• Your objective: Report every line of the rows below that contains the word "esophagus", copying each such line in full. Case counts when matching.

## begin Information provided

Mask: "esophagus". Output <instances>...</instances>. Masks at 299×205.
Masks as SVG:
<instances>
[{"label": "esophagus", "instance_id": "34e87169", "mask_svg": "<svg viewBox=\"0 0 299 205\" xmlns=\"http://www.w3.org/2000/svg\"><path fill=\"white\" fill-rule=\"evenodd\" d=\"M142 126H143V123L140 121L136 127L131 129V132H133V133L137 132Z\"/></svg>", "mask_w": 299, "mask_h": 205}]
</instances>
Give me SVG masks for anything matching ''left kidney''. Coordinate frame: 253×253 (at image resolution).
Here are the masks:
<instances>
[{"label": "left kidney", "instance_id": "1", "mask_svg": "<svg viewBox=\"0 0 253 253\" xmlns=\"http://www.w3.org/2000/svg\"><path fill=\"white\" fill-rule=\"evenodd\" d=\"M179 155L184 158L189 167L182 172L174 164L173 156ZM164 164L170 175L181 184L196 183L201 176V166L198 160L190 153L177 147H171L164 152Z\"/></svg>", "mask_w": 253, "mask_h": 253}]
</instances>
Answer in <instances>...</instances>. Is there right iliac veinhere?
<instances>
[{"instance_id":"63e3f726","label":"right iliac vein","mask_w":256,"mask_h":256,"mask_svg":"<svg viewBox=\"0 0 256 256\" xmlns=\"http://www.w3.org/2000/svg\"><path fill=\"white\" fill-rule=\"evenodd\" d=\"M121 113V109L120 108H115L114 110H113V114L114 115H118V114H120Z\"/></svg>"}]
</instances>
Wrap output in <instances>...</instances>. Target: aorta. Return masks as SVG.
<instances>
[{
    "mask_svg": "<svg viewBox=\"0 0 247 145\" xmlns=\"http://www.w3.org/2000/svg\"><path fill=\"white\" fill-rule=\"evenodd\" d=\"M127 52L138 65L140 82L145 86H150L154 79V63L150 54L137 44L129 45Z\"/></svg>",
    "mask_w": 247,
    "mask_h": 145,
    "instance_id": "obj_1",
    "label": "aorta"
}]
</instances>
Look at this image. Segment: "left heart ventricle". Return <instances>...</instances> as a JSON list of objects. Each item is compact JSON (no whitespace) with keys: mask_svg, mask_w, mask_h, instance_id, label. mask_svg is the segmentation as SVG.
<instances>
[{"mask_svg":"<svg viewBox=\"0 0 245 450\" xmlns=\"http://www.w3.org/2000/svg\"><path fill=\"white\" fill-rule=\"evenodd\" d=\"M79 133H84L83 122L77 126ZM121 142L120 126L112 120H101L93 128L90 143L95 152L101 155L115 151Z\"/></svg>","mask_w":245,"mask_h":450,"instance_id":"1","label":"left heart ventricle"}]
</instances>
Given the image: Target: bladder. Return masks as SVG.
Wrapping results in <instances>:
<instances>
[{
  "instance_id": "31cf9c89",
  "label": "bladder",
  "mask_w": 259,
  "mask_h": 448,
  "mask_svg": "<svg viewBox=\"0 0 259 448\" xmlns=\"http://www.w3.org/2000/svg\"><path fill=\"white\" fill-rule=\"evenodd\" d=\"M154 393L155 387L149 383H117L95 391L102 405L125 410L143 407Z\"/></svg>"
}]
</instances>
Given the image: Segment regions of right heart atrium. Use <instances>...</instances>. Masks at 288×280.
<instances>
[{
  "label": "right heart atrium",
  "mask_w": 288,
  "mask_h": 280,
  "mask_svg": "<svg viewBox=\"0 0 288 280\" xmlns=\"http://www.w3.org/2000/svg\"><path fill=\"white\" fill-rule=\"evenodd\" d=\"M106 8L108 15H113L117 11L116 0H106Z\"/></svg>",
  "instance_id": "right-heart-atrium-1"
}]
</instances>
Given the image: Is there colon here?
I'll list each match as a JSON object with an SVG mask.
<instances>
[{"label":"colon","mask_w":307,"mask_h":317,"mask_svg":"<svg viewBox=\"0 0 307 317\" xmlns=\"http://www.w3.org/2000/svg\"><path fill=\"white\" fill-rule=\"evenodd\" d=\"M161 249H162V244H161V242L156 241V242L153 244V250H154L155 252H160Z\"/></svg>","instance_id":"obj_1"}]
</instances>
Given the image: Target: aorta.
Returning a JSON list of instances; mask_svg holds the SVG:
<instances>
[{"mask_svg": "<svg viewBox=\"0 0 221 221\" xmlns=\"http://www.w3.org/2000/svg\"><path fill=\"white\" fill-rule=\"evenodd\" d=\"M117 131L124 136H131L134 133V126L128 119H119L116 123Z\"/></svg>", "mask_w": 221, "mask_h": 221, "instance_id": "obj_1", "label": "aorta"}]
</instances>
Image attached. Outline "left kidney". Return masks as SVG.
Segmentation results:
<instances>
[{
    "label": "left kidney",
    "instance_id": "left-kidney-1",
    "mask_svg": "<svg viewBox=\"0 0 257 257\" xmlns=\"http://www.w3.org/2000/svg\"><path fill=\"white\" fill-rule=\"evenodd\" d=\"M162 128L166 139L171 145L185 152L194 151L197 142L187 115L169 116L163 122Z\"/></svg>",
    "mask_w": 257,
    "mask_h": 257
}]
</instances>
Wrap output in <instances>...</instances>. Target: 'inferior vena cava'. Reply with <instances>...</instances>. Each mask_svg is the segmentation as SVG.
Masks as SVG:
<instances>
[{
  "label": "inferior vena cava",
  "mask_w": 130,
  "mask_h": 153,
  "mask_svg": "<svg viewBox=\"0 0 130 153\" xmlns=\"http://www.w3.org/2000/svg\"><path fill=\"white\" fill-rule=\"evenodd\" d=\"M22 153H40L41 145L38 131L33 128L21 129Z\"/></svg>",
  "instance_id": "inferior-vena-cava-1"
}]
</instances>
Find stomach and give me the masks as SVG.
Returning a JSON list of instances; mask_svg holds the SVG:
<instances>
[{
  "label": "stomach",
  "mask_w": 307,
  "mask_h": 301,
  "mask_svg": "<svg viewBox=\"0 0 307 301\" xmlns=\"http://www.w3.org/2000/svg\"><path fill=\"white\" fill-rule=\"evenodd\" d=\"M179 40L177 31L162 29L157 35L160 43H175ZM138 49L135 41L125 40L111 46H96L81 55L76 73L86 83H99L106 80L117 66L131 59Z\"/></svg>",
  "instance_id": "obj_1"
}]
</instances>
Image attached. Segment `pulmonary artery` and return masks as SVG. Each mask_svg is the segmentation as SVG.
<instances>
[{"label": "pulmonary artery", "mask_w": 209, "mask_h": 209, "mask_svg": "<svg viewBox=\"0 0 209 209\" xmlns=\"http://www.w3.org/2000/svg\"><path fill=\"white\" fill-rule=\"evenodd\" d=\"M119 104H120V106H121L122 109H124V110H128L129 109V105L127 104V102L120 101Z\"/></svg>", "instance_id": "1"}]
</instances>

## end Information provided

• Full response:
Mask: "esophagus". Output <instances>...</instances>. Masks at 299×205.
[{"label": "esophagus", "instance_id": "34e87169", "mask_svg": "<svg viewBox=\"0 0 299 205\" xmlns=\"http://www.w3.org/2000/svg\"><path fill=\"white\" fill-rule=\"evenodd\" d=\"M142 126H143V123L140 121L136 127L131 129V132H133V133L137 132Z\"/></svg>", "mask_w": 299, "mask_h": 205}]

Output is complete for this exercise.